Smart business practices can go a long way toward reducing, even eliminating, the chance of legal trouble on a construction project. With that in mind, here are three Do’s and three Don’ts that can keep you from being sued by unhappy customers or vendors.
DO get it in writing – always.
Even a small job needs a formal written agreement. It should include scope, price, payment terms, and schedule. It should reference a complete set of plans and specs. It should include language on insurance, indemnification, warranty, termination, dispute resolution, and recovery of legal fees and costs. After you have a signed contract, continue to get everything in writing, especially changes. Have customers and vendors acknowledge each agreement, promise, or direction in an email, text, or a written document of some sort. Memories fade with time.
DO review the plans, the specifications and the site.

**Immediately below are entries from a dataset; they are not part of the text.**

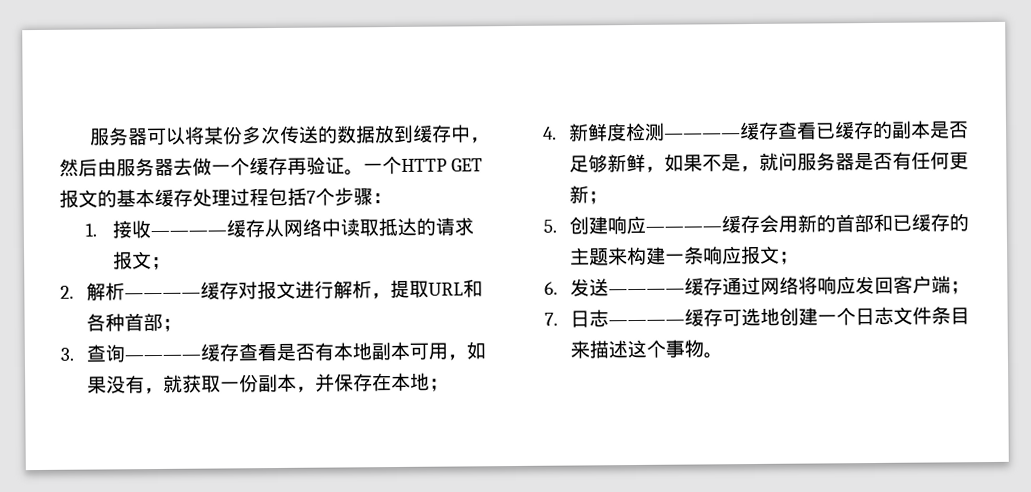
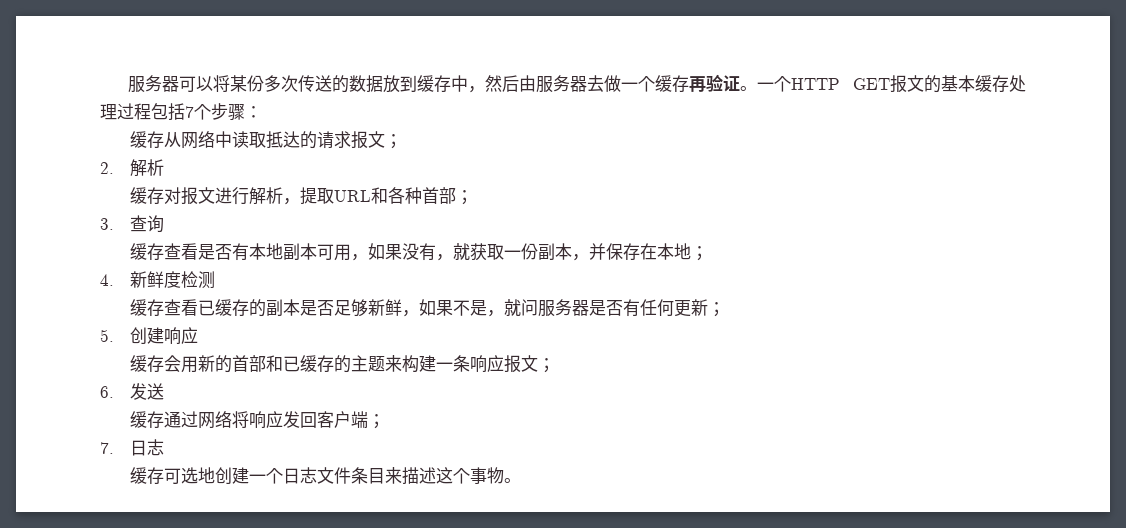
[85,220,227,239] 1.接收———— -> (262, 112) none
[124,292,202,299] ———— -> (164, 167) //
[124,354,202,361] ———— -> (164, 224) //
[664,133,742,139] ———— -> (215, 280) //
[645,226,723,232] ———— -> (198, 335) //
[608,288,686,295] ———— -> (164, 391) //
[608,319,686,326] ———— -> (164, 447) //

Plans and specs are the roadmap for getting the job done with as few hiccups as possible. But plans and specs can be incomplete or unclear, leaving out key details – ingress or egress problems, for example – that you need in order to properly price and build the project, and which you may only discover by visiting the site.
DO manage expectations.
Projects start off with the best of intentions but with different expectations. Review the scope of work and payment terms with your customers and vendors so they know what you plan to do, when you plan to do it, and how you expect to be paid. Surprises on construction projects are seldom pleasant. This will help minimize them.
DON’T start work without a deposit or assurance of adequate funding.

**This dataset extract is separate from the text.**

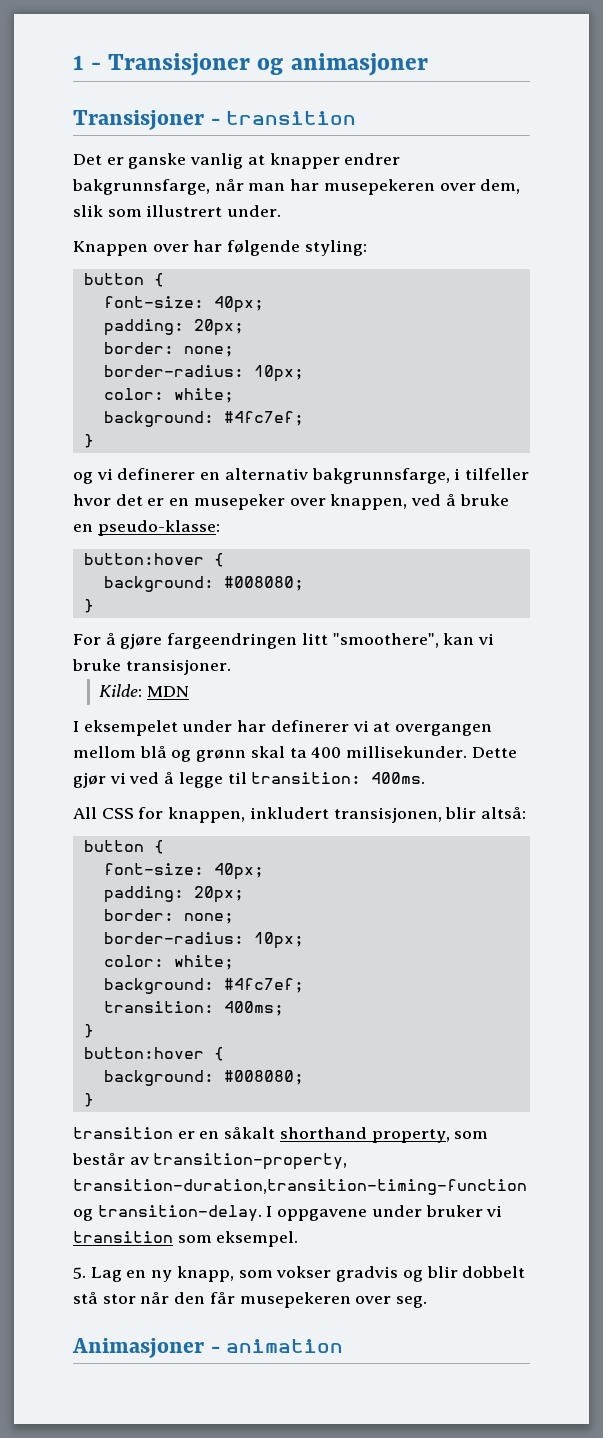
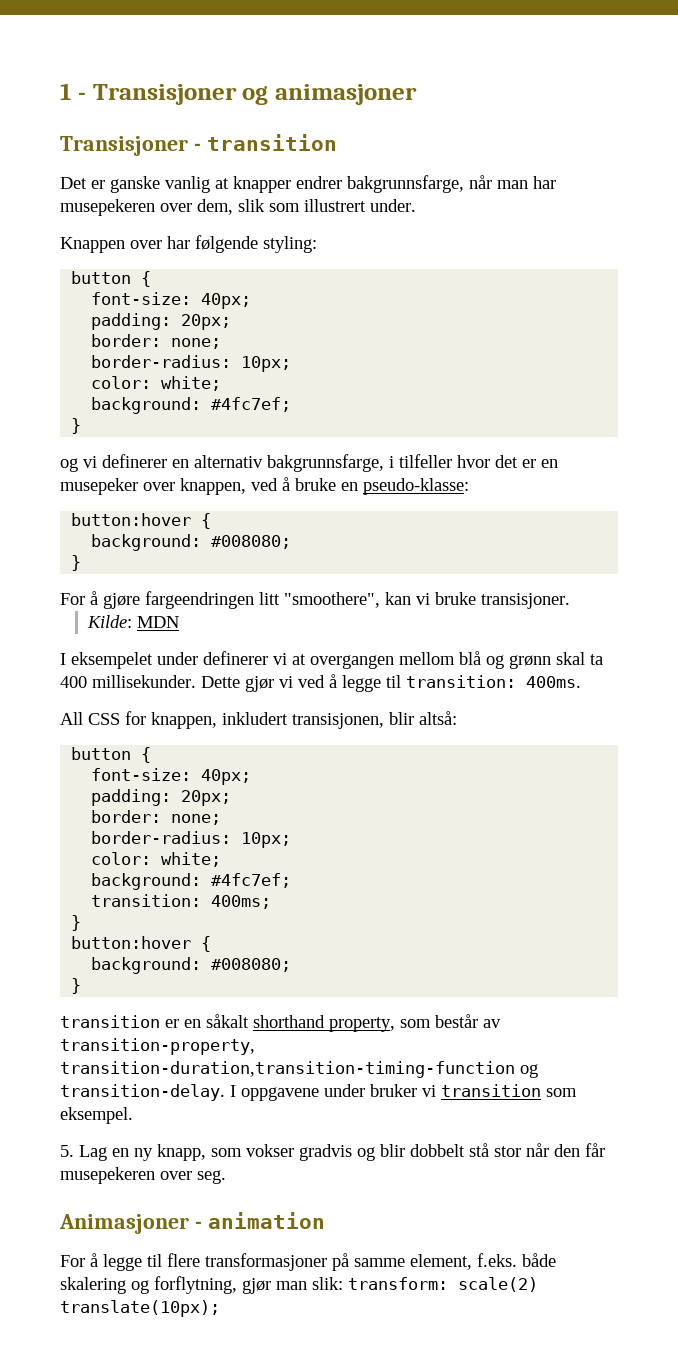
[237,720,267,732] har -> (198, 658) none
(344, 1346) none -> [60,1253,556,1271] [60,1276,538,1294] [60,1300,220,1317] // For å legge til flere transformasjoner på samme element, f.eks. både skalering og forflytning, gjør man slik: transform: scale(2) translate(10px);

In most cases you will want some money upfront, even if it’s just 5% or 10% of the project sum. If it’s not customary to obtain such a deposit, you should get documentation verifying the customer’s ability to fund the entire project. A good start would be a letter from the lender on the project.

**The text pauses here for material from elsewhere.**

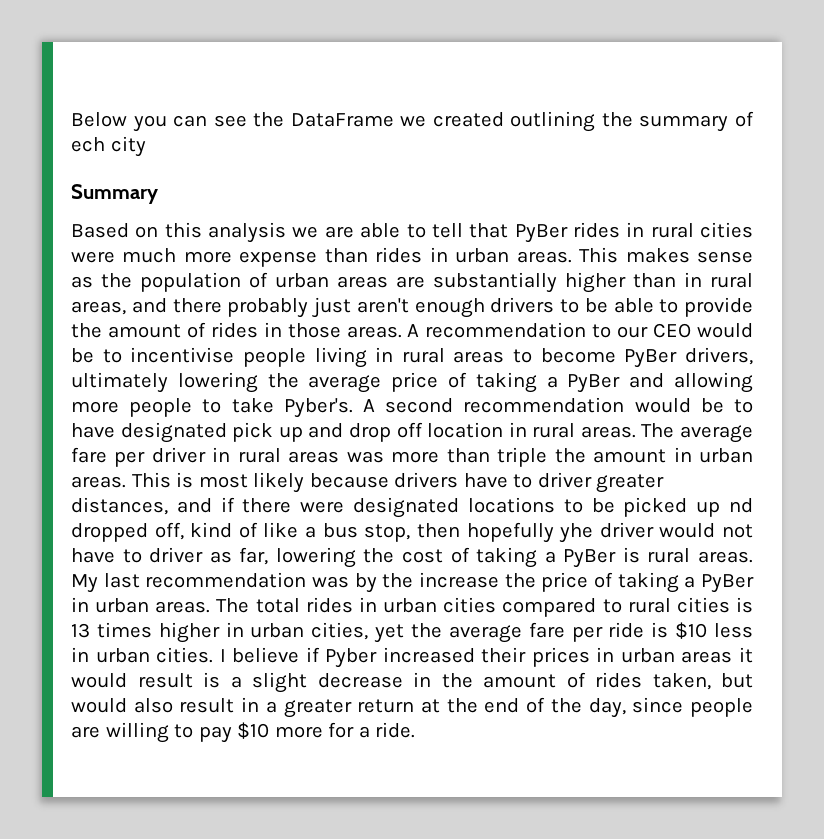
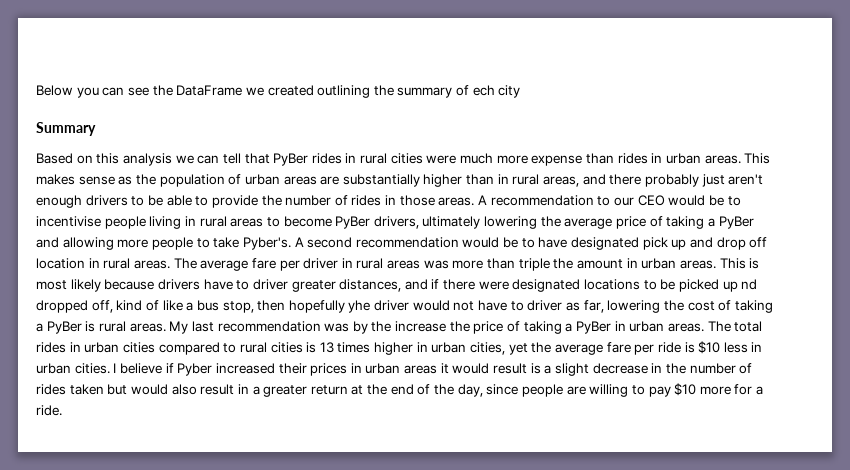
[324,223,426,238] are able to -> [197,155,220,164] can
[107,324,181,338] amount -> [285,195,332,206] number
[483,672,711,690] amount of rides taken, -> [689,363,753,374] [36,384,104,395] number of rides taken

DON’T work without insurance.
Things can go wrong very quickly on any sort of construction project, and a $50,000 job can easily turn into a million-dollar liability. Proceeding without insurance coverage – be it for personal injuries, damage or loss to property, or just mistakes – is simply not worth the risk. You also need to make sure all subcontractors are insured. Deal with valid certificates of insurance, and endorsements that name the contract parties as additional insureds. And don’t forget to obtain new certificates and look for endorsements when policies renew.
DON’T walk off a job.
Relationships with customers and vendors can sour. When that happens, it may be tempting to abandon the work, especially if the customer isn’t paying you or a vendor isn’t fulfilling its orders. But don’t do it, at least not before you review your contract in detail, ideally with your legal advisor. Courts have historically not looked kindly at contractors who walk off jobs, especially without adequate written notice. Once you finish your work, you can put in the necessary effort to collect the money you earned.
Steering clear of legal trouble is both dollar wise and business savvy. Underscoring each of these do’s and don’ts in your communications and documentation will keep all parties well informed, and should keep you out of trouble and out of court.